When a hospital brings in a traveling “trauma group,” the surgeon group establishes these systems themselves, striving to make transitions efficient and effective. If new team members are needed, the interview process includes transparency about the need to work within the established protocols. There are several companies that contract with hospitals and surgeons to provide coverage. In Dr. Ehlert’s experience, compensation is targeted so that 10 to 12 shifts per month hits the 40th to 50th percentile of Medical Group Management Association’s reported salary for orthopaedic surgeons.

Pros and cons
As with any practice, benefits and drawbacks exist. Control of life and a long stretch of free time when not at the hospital present the clearest advantages.

The variety of cases can be stimulating, but Dr. Ehlert considers the position best matched to a general orthopaedic surgeon. “A fellowship-trained surgeon really wouldn’t get level 1 experience,” he noted.

A candidate must consider other downsides. Free time to focus on life comes at the cost of a stretch of several to many days per month away from home. The multiple days of continuous call can be physically and emotionally exhausting, without colleagues, family, or friends for support. Furthermore, it is rarely as financially lucrative as a private practice. Additionally, for the team to work, an individual surgeon must be willing to compromise personal preferences to provide efficient, consistent patient care.

Dr. Ehlert believes success in this mode of practice requires understanding the model and your own personality. A hospitalist surgeon must feel comfortable working independently and confident handling the variety of cases in the ED. Simultaneously, there is a need to collaborate and communicate effectively with other team members; Dr. Ehlert described the role as “individual yet together.”
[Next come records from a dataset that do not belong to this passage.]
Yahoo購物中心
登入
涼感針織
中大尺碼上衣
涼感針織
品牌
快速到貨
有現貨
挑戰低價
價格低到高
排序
“Typically, this position works best for a mature rather than early-career surgeon,” Dr. Ehlert shared, noting that the average age of applicants to his program was more than 50 years.

For Dr. Ehlert, the match worked. He has continued hospitalist work since making the change, including serving for 6 years as the national medical director for the company with whom he originally contracted. Since 2018, he has continued in an administrative role as national medical director for Surgical Colleagues while continuing hospitalist work in his hometown of Raleigh, North Carolina. In this model, the practice members all share overnight calls, but the following day, Dr. Ehlert assumes responsibility for the cases that came in, allowing his partners to focus on their elective practices.

“Finding this type of practice model most likely saved my career,” Dr. Ehlert reflected. “I was able to continue to practice in a high-need area with a type of practice that suited my personal and professional interests.”

Alexandra E. Page, MD, FAAOS, is a foot and ankle specialist in private practice in San Diego and the deputy editor of AAOS Now.